Tip: When it comes to assignments, I’ve also moved away from written feedback, unless it’s necessary (e.g. long-form reporting pieces).
Instead, I’ve held 15x minute 1–1 feedback sessions on Zoom, and/or switched to top-line audio feedback on many graded assignments; which uploads quickly to our LMS. Both of these feel more personal, which is especially important when you’re working with students remotely.
Canvas, our LMS, has a video feedback function. But I find a huge time-lag on uploading these, and that they sometimes crash Canvas, or that they disappear altogether. That’s frustrating when a 4–5 minute piece to camera is lost. Audio uploads very quickly; and hasn’t crashed yet!
9. Don’t forget to have fun!
I love teaching, and still enjoy doing this remotely. Yes, it’s not the same, but I still believe that my students are learning useful stuff and that they are growing as journalists, while I am continuing to grow as an educator.
Because we all need a bit of levity in our lives right now, I encouraged a “wear a hat to class” day for one of my classes, which most students gamely participated in. (However, an attempt to “wear yellow” with another cohort failed spectacularly. I was the only one to do it!)
That might feel like a gimmick, but I am also trying to find fun, engaging, ways for students to learn too.
Members of my audio class had to record themselves eating, or drinking, something. After capturing the sound of it being consumed, along with a verbal description of the item — without mentioning what it was — they had to post this audio clip on a discussion board. The rest of us had to guess the item in question. TlDR; a modern-day parlor game for the pandemic age.
Every student in this class also selects a podcast episode for us to listen to and critique. “It doesn’t feel like homework,” the students often say. But, in doing this, they’re working their storytelling muscles by exposing themselves to audio content and consuming it critically.

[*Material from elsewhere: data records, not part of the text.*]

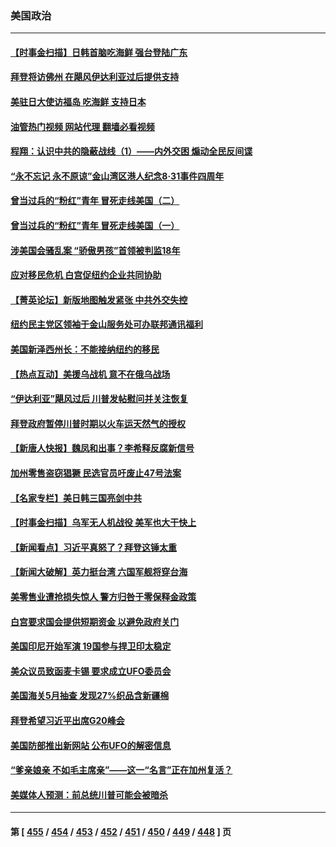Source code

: ### 美国政治
---
#### [【时事金扫描】日韩首脑吃海鲜 强台登陆广东](../../pages/ncid1078159/n14065965.md?09030845) 
#### [拜登将访佛州 在飓风伊达利亚过后提供支持](../../pages/ncid1078159/n14065904.md?09030845) 
#### [美驻日大使访福岛 吃海鲜 支持日本](../../pages/ncid1078159/n14065850.md?09030845) 
#### [油管热门视频 网站代理 翻墙必看视频](http://138.2.39.72:81/youtube.html?epic-marker?09030845)
#### [程翔：认识中共的隐蔽战线（1）——内外交困 煽动全民反间谍](../../pages/ncid1078159/n14065751.md?09030845) 
#### [“永不忘记 永不原谅”金山湾区港人纪念8‧31事件四周年](../../pages/ncid1078159/n14065738.md?09030845) 
#### [曾当过兵的“粉红”青年 冒死走线美国（二）](../../pages/ncid1078159/n14065713.md?09030845) 
#### [曾当过兵的“粉红”青年    冒死走线美国（一）](../../pages/ncid1078159/n14065697.md?09030845) 
#### [涉美国会骚乱案 “骄傲男孩”首领被判监18年](../../pages/ncid1078159/n14065662.md?09030845) 
#### [应对移民危机 白宫促纽约企业共同协助](../../pages/ncid1078159/n14065660.md?09030845) 
#### [【菁英论坛】新版地图触发紧张 中共外交失控](../../pages/ncid1078159/n14065614.md?09030845) 
#### [纽约民主党区领袖于金山服务处可办联邦通讯福利](../../pages/ncid1078159/n14065663.md?09030845) 
#### [美国新泽西州长：不能接纳纽约的移民](../../pages/ncid1078159/n14065573.md?09030845) 
#### [【热点互动】美援乌战机 意不在俄乌战场](../../pages/ncid1078159/n14065559.md?09030845) 
#### [“伊达利亚”飓风过后 川普发帖慰问并关注恢复](../../pages/ncid1078159/n14065503.md?09030845) 
#### [拜登政府暂停川普时期以火车运天然气的授权](../../pages/ncid1078159/n14065486.md?09030845) 
#### [【新唐人快报】魏凤和出事？李希释反腐新信号](../../pages/ncid1078159/n14065532.md?09030845) 
#### [加州零售盗窃猖獗 民选官员吁废止47号法案](../../pages/ncid1078159/n14065439.md?09030845) 
#### [【名家专栏】美日韩三国亮剑中共](../../pages/ncid1078159/n14065312.md?09030845) 
#### [【时事金扫描】乌军无人机战役 美军也大干快上](../../pages/ncid1078159/n14065437.md?09030845) 
#### [【新闻看点】习近平真怒了？拜登这锤太重](../../pages/ncid1078159/n14065489.md?09030845) 
#### [【新闻大破解】英力挺台湾 六国军舰将穿台海](../../pages/ncid1078159/n14065492.md?09030845) 
#### [美零售业遭抢损失惊人 警方归咎于零保释金政策](../../pages/ncid1078159/n14065469.md?09030845) 
#### [白宫要求国会提供短期资金 以避免政府关门](../../pages/ncid1078159/n14065420.md?09030845) 
#### [美国印尼开始军演 19国参与捍卫印太稳定](../../pages/ncid1078159/n14065419.md?09030845) 
#### [美众议员致函麦卡锡 要求成立UFO委员会](../../pages/ncid1078159/n14065407.md?09030845) 
#### [美国海关5月抽查 发现27%织品含新疆棉](../../pages/ncid1078159/n14065431.md?09030845) 
#### [拜登希望习近平出席G20峰会](../../pages/ncid1078159/n14065260.md?09030845) 
#### [美国防部推出新网站 公布UFO的解密信息](../../pages/ncid1078159/n14065220.md?09030845) 
#### [“爹亲娘亲 不如毛主席亲”——这一“名言”正在加州复活？](../../pages/ncid1078159/n14065142.md?09030845) 
#### [美媒体人预测：前总统川普可能会被暗杀](../../pages/ncid1078159/n14065124.md?09030845) 

---
#### 第 [ [455](./455.md?09030845) / [454](./454.md?09030845) / [453](./453.md?09030845) / [452](./452.md?09030845) / [451](./451.md?09030845) / [450](./450.md?09030845) / [449](./449.md?09030845) / [448](./448.md?09030845) ] 页
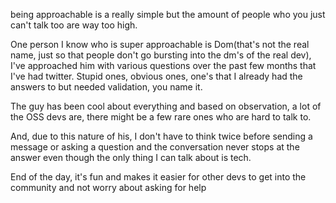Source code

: being approachable is a really simple but the amount of people who you just can't talk too are way too high. 

One person I know who is super approachable is Dom(that's not the real name, just so that people don't go bursting into the dm's of the real dev), I've approached him with various questions over the past few months that I've had twitter. Stupid ones, obvious ones, one's that I already had the answers to but needed validation, you name it. 

The guy has been cool about everything and based on observation, a lot of the OSS devs are, there might be a few rare ones who are hard to talk to. 

And, due to this nature of his, I don't have to think twice before sending a message or asking a question and the conversation never stops at the answer even though the only thing I can talk about is tech. 

End of the day, it's fun and makes it easier for other devs to get into the community and not worry about asking for help
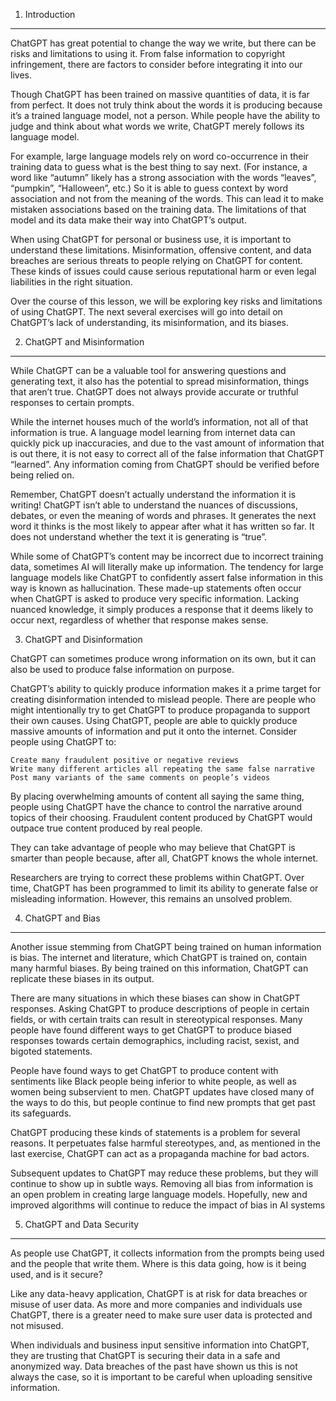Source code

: 1. Introduction

---

ChatGPT has great potential to change the way we write, but there can be risks and limitations to using it. From false information to copyright infringement, there are factors to consider before integrating it into our lives.

Though ChatGPT has been trained on massive quantities of data, it is far from perfect. It does not truly think about the words it is producing because it’s a trained language model, not a person. While people have the ability to judge and think about what words we write, ChatGPT merely follows its language model.

For example, large language models rely on word co-occurrence in their training data to guess what is the best thing to say next. (For instance, a word like “autumn” likely has a strong association with the words “leaves”, “pumpkin”, “Halloween”, etc.) So it is able to guess context by word association and not from the meaning of the words. This can lead it to make mistaken associations based on the training data. The limitations of that model and its data make their way into ChatGPT’s output.

When using ChatGPT for personal or business use, it is important to understand these limitations. Misinformation, offensive content, and data breaches are serious threats to people relying on ChatGPT for content. These kinds of issues could cause serious reputational harm or even legal liabilities in the right situation.

Over the course of this lesson, we will be exploring key risks and limitations of using ChatGPT. The next several exercises will go into detail on ChatGPT’s lack of understanding, its misinformation, and its biases.

2. ChatGPT and Misinformation

---

While ChatGPT can be a valuable tool for answering questions and generating text, it also has the potential to spread misinformation, things that aren’t true. ChatGPT does not always provide accurate or truthful responses to certain prompts.

While the internet houses much of the world’s information, not all of that information is true. A language model learning from internet data can quickly pick up inaccuracies, and due to the vast amount of information that is out there, it is not easy to correct all of the false information that ChatGPT “learned”. Any information coming from ChatGPT should be verified before being relied on.

Remember, ChatGPT doesn’t actually understand the information it is writing! ChatGPT isn’t able to understand the nuances of discussions, debates, or even the meaning of words and phrases. It generates the next word it thinks is the most likely to appear after what it has written so far. It does not understand whether the text it is generating is “true”.

While some of ChatGPT’s content may be incorrect due to incorrect training data, sometimes AI will literally make up information. The tendency for large language models like ChatGPT to confidently assert false information in this way is known as hallucination. These made-up statements often occur when ChatGPT is asked to produce very specific information. Lacking nuanced knowledge, it simply produces a response that it deems likely to occur next, regardless of whether that response makes sense.

3. ChatGPT and Disinformation

ChatGPT can sometimes produce wrong information on its own, but it can also be used to produce false information on purpose.

ChatGPT’s ability to quickly produce information makes it a prime target for creating disinformation intended to mislead people. There are people who might intentionally try to get ChatGPT to produce propaganda to support their own causes. Using ChatGPT, people are able to quickly produce massive amounts of information and put it onto the internet. Consider people using ChatGPT to:

    Create many fraudulent positive or negative reviews
    Write many different articles all repeating the same false narrative
    Post many variants of the same comments on people’s videos

By placing overwhelming amounts of content all saying the same thing, people using ChatGPT have the chance to control the narrative around topics of their choosing. Fraudulent content produced by ChatGPT would outpace true content produced by real people.

They can take advantage of people who may believe that ChatGPT is smarter than people because, after all, ChatGPT knows the whole internet.

Researchers are trying to correct these problems within ChatGPT. Over time, ChatGPT has been programmed to limit its ability to generate false or misleading information. However, this remains an unsolved problem.

4. ChatGPT and Bias

---

Another issue stemming from ChatGPT being trained on human information is bias. The internet and literature, which ChatGPT is trained on, contain many harmful biases. By being trained on this information, ChatGPT can replicate these biases in its output.

There are many situations in which these biases can show in ChatGPT responses. Asking ChatGPT to produce descriptions of people in certain fields, or with certain traits can result in stereotypical responses. Many people have found different ways to get ChatGPT to produce biased responses towards certain demographics, including racist, sexist, and bigoted statements.

People have found ways to get ChatGPT to produce content with sentiments like Black people being inferior to white people, as well as women being subservient to men. ChatGPT updates have closed many of the ways to do this, but people continue to find new prompts that get past its safeguards.

ChatGPT producing these kinds of statements is a problem for several reasons. It perpetuates false harmful stereotypes, and, as mentioned in the last exercise, ChatGPT can act as a propaganda machine for bad actors.

Subsequent updates to ChatGPT may reduce these problems, but they will continue to show up in subtle ways. Removing all bias from information is an open problem in creating large language models. Hopefully, new and improved algorithms will continue to reduce the impact of bias in AI systems

5. ChatGPT and Data Security

---

As people use ChatGPT, it collects information from the prompts being used and the people that write them. Where is this data going, how is it being used, and is it secure?

Like any data-heavy application, ChatGPT is at risk for data breaches or misuse of user data. As more and more companies and individuals use ChatGPT, there is a greater need to make sure user data is protected and not misused.

When individuals and business input sensitive information into ChatGPT, they are trusting that ChatGPT is securing their data in a safe and anonymized way. Data breaches of the past have shown us this is not always the case, so it is important to be careful when uploading sensitive information.
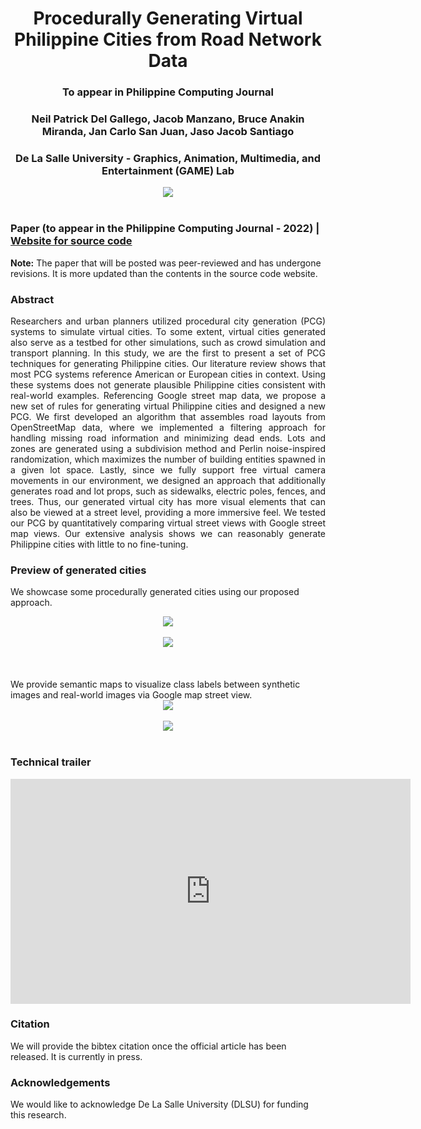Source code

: # <center> Procedurally Generating Virtual Philippine Cities from Road Network Data
### <center>To appear in Philippine Computing Journal </center>
### <center>Neil Patrick Del Gallego, Jacob Manzano, Bruce Anakin Miranda, Jan Carlo San Juan, Jaso Jacob Santiago </center>
### <center>De La Salle University - Graphics, Animation, Multimedia, and Entertainment (GAME) Lab</center>

<center><img src="web_img/logo_1.png"></center>

<br>

### <strong>Paper (to appear in the Philippine Computing Journal - 2022) | <a href = "https://kiwigamedev.github.io/Procedural-City-Generator/">Website for source code </a> </strong>
<b>Note:</b> The paper that will be posted was peer-reviewed and has undergone revisions. It is more updated than the contents in the source code website.

### Abstract
<p align="justify"> Researchers and urban planners utilized procedural city generation (PCG) systems to simulate virtual cities. To some extent, virtual cities generated also serve as a testbed for other simulations, such as crowd simulation and transport planning. In this study, we are the first to present a set of PCG techniques for generating Philippine cities. Our literature review shows that most PCG systems reference American or European cities in context. Using these systems does not generate plausible Philippine cities consistent with real-world examples. Referencing Google street map data, we propose a new set of rules for generating virtual Philippine cities and designed a new PCG. We first developed an algorithm that assembles road layouts from OpenStreetMap data, where we implemented a filtering approach for handling missing road information and minimizing dead ends. Lots and zones are generated using a subdivision method and Perlin noise-inspired randomization, which maximizes the number of building entities spawned in a given lot space. Lastly, since we fully support free virtual camera movements in our environment, we designed an approach that additionally generates road and lot props, such as sidewalks, electric poles, fences, and trees. Thus, our generated virtual city has more visual elements that can also be viewed at a street level, providing a more immersive feel. We tested our PCG by quantitatively comparing virtual street views with Google street map views. Our extensive analysis shows we can reasonably generate Philippine cities with little to no fine-tuning. </p>

### Preview of generated cities
We showcase some procedurally generated cities using our proposed approach.
<center><img src="web_img/results_9.png"> </center><br>
<center><img src="web_img/sample_1.png"> </center><br>

<br>
<br>
We provide semantic maps to visualize class labels between synthetic images and real-world images via Google map street view.
<center><img src="web_img/appendix_4.png"> </center><br>
<center><img src="web_img/appendix_5.png"> </center><br>

### Technical trailer
<div class="Page_Player MuiBox-root css-0"><div style="width: 640px; height: 360px;"><div style="width: 100%; height: 100%;"><iframe frameborder="0" allowfullscreen="1" allow="accelerometer; autoplay; clipboard-write; encrypted-media; gyroscope; picture-in-picture; web-share" title="Procedural Philippine City Generation using Real World Road Network Data" width="100%" height="100%" src="https://www.youtube.com/embed/691sJ57nHv8?autoplay=0&amp;mute=0&amp;controls=1&amp;origin=https%3A%2F%2Fkiwigamedev.github.io&amp;playsinline=1&amp;showinfo=0&amp;rel=0&amp;iv_load_policy=3&amp;modestbranding=1&amp;enablejsapi=1&amp;widgetid=1" id="widget2"></iframe></div></div></div>

### Citation
We will provide the bibtex citation once the official article has been released. It is currently in press.

### Acknowledgements
We would like to acknowledge De La Salle University (DLSU) for funding this research.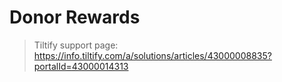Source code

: # Donor Rewards

> Tiltify support page:
> https://info.tiltify.com/a/solutions/articles/43000008835?portalId=43000014313
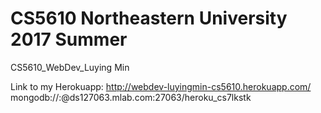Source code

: # CS5610  Northeastern University 2017 Summer
CS5610_WebDev_Luying Min

Link to my Herokuapp:
http://webdev-luyingmin-cs5610.herokuapp.com/
mongodb://<dbuser>:<dbpassword>@ds127063.mlab.com:27063/heroku_cs7lkstk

Want some podcast recommendations? Here's what we are listening to @UOsojc in the Audio Storytelling class @toddmilbourn and I are teaching this term. Each week students select an hour of listening homework for us to listen to. It's a great way for us to discover new stuff. 1/ pic.twitter.com/mVY3kH8VLZ— Damian Radcliffe (@damianradcliffe) April 18, 2020
Students watched the conversation in real-time, along with their industry peers, learning about the ground-breaking work being done by Ashley Alvarado and the team at Southern California Public Radio.
Alongside being exposed to these ideas, they also had to write a recap of it, within 30 minutes of the webinar ending, thereby mimicking the type of live event reporting many journalists have to do.
In doing this, students were introduced to concepts of engaged journalism (an emerging and increasingly important field) while at the same time, getting to practice reporting — and writing stories — more quickly.
These are valuable skills and knowledge to develop, and tapping into an online event in this way was much more authentic, and engaging, than a classroom simulation would have been.
Clearly, I need to learn how to take better selfies….
It remains early days for my online teaching. I am constantly trying to find new ways of doing things, modifying my approach as I go, and considering how best to change what — and how — I do it.
In the absence of any Jedi mind tricks, I hope these personal lessons and reflections are useful.
What tips and discoveries have other educators made this term?